The economist admits the uncertainty that surrounds the decision due to the conflicting messages coming from the economy: on the one hand, inflation is still very high but on the other hand, it is clear that economic activity is slowing down sharply. The analyst added by saying, “The drop in morale indicators since the July meeting indicates that the Eurozone economy is rapidly losing strength.” And the decrease in demand for new loans, whether by households or companies, does not bode well for future activity. The risks of recession have gotten used.”
He adds that the European Central Bank may also be inclined to allow the effect of a 425 basis point interest rate hike and make its impact felt.
But overall inflation remains too high for the now strictly data-driven central bank, and the recent rise in oil prices may prompt ECB economists to raise inflation expectations again. Wage growth in the Eurozone also reaches 5.0%, which is in line with the steady inflation levels feared by the European Central Bank.
According to the analyst: “Last year’s experience showed that the European Central Bank sticks to its position of focusing more on the actual data instead of the expected data, and still sees that there is a greater risk in stopping tightening too early rather than going further”. And he adds: “For the falcons, the risk may be so high that the temporary stop may actually turn into an actual full stop later this year.”
ING Bank expects to raise interest rates again, although they expect the European Central Bank will also be keen to avoid calling it the final step, which could boost interest rate cut expectations and ultimately undermine the impact of the hike.

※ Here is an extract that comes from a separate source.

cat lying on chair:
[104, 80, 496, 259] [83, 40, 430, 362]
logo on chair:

Therefore, if ING’s expectations are correct, the euro may find itself on sale on Thursday when the decision and guidance are issued.
- The EUR/USD currency pair is still several levels below the 100-hour moving average.
- The currency pair appears to have staged a late recovery, preventing it from falling to oversold RSI levels on the 14-hour frame.
- In the near term and according to the performance on the hourly chart, it seems that the EUR/USD currency pair is trading within a downward channel.
- However, the MAC seems to be about to initiate a more bearish crossover indicating bearish sentiment.
Therefore, the bearish speculators will target short-term profits at around 1.0690 or lower at 1.0670. On the other hand, the bulls will look to pounce on the rebounds at around 1.0747 or higher at the 1.0771 resistance.
In the long term and according to the performance on the daily chart, it seems that the EUR/USD currency pair is trading within a downward channel. The daily MACD indicator also seems to support the downtrend after completing the bearish cross. Therefore, the bearish speculators will look to extend the current series of declines towards 1.0627 or lower to the 1.0534 support. On the other hand, the bulls will look to pounce on possible reversals at around 1.0818 or higher at the 1.0919 resistance.